Des ARN spécifiques de la bipolarité et de la dépression

EDIT-B, en revanche, se base sur la détection dans le sang de huit ARN, ces séquences de matériel génétique produites à partir de l’ADN. Chez les bipolaires, ces séquences sont altérées de sorte que plusieurs des nucléotides – les “briques” qui le composent – sont modifiés. Plus précisément, certaines adénosines sont remplacées par des inosines (substances naturelles à partir de laquelle nos cellules fabriquent l’adénosine), à des emplacements qui diffèrent selon que le malade est dépressif ou bipolaire.

Si ces modifications peuvent influer sur la santé mentale, c’est que les protéines dont font partie les neurotransmetteurs ou les récepteurs neuronaux qui les accueillent sont justement produits à partir des ARN. Lorsque ces derniers sont modifiés, la fonction de la protéine correspondante peut donc être altérée, rendant par exemple le patient moins sensible à certains neurotransmetteurs comme la sérotonine qui régule l’humeur.

“Au départ, nous avions identifié 40.000 séquences d’ARN qui différaient entre les deux pathologies”, se souvient l’ex-directrice de recherche au CNRS Dinah Weissmann, découvreuse des fondations scientifiques du test et aujourd’hui co-fondatrice et directrice scientifique d’Alcediag. C’est en filtrant ces milliers de séquences pour ne retenir que les plus significatives, celles qui étaient déjà connues pour leur rôle dans l’inflammation ou des pathologies d’intérêt, couplé à des études statistiques et des séquençages, que ces huit séquences ont finalement été retenues. Elles permettent de différencier la bipolarité de la dépression avec une précision de 80%, soit seulement 20% de faux positifs et de faux négatifs.

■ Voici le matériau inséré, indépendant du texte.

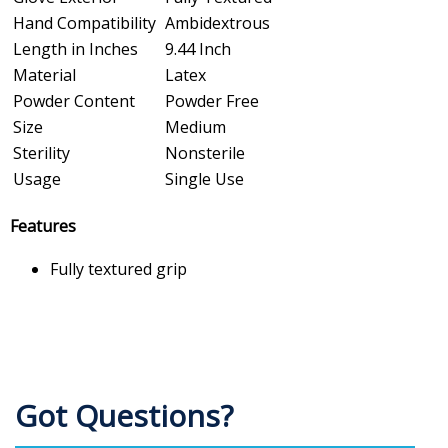
Hand Compatibility
Ambidextrous
Length in Inches
9.44 Inch
Material
Latex
Powder Content
Powder Free
Size
Medium
Sterility
Nonsterile
Usage
Single Use
Features
Fully textured grip
Got Questions?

Une simple prise de sang et un mois d’analyse… Pour éviter 10 ans d’errance thérapeutique

Si ce soutien au diagnostic est une grande avancée pour les psychiatres, c’est que l’expérience de Michel est malheureusement commune. “Il s’écoule en moyenne 10 ans entre le début de la maladie et l’instauration d’un traitement adapté”, affirme la Haute Autorité de Santé (HAS). Or, la prise d’anti-dépresseurs sans régulateurs de l’humeur associés (thymorégulateurs) peut aggraver la pathologie en déclenchant des épisodes maniaques ou en raccourcissant la durée de cycles dépression-mania.

Différencier les deux maladies est donc un enjeu crucial. “15% des patients non traités meurent par suicide”, appuie Chantal Henry. “D’autres développent des addictions ou des troubles anxieux, sans parler de la perte d’estime de soi.”

Début avril, EDIT-B sera disponible dans tous les laboratoires d’analyse SYNLAB, partenaire d’Alcediag, sur le territoire français. Pour y avoir droit, il faudra une prescription d’un psychiatre et débourser 899 euros. “Les procédures pour obtenir un remboursement du test sont en cours, mais cela n’aboutira sans doute pas avant deux ou trois ans”, précise Alexandra Prieux. Il suffit d’une prise de sang classique au laboratoire d’analyse à réaliser pendant une phase dépressive, pendant laquelle les ARN recherchés sont produits, puis un délai d’un mois pour réaliser les analyses.

Les résultats du test sont ensuite envoyés au psychiatre, qui se charge d’en faire l’interprétation au regard des autres résultats aux tests et questionnaires classiques auprès du patient. “Ce test reste une aide au diagnostic et ne remplacera pas l’expertise du praticien”, précise Chantal Henry. “Un mois d’attente au lieu de huit ans… Ca aurait changé ma vie”, soupire Michel.

Sur le même principe, Alcediag a d’ores et déjà identifié des ARN modifiés spécifiques de la schizophrénie, et même des idées suicidaires. Avec l’espoir de rendre les maladies mentales plus concrètes. “Le fait que ce soit visible par un test sanguin, on se dit que c’est une maladie comme les autres”, observe Michel.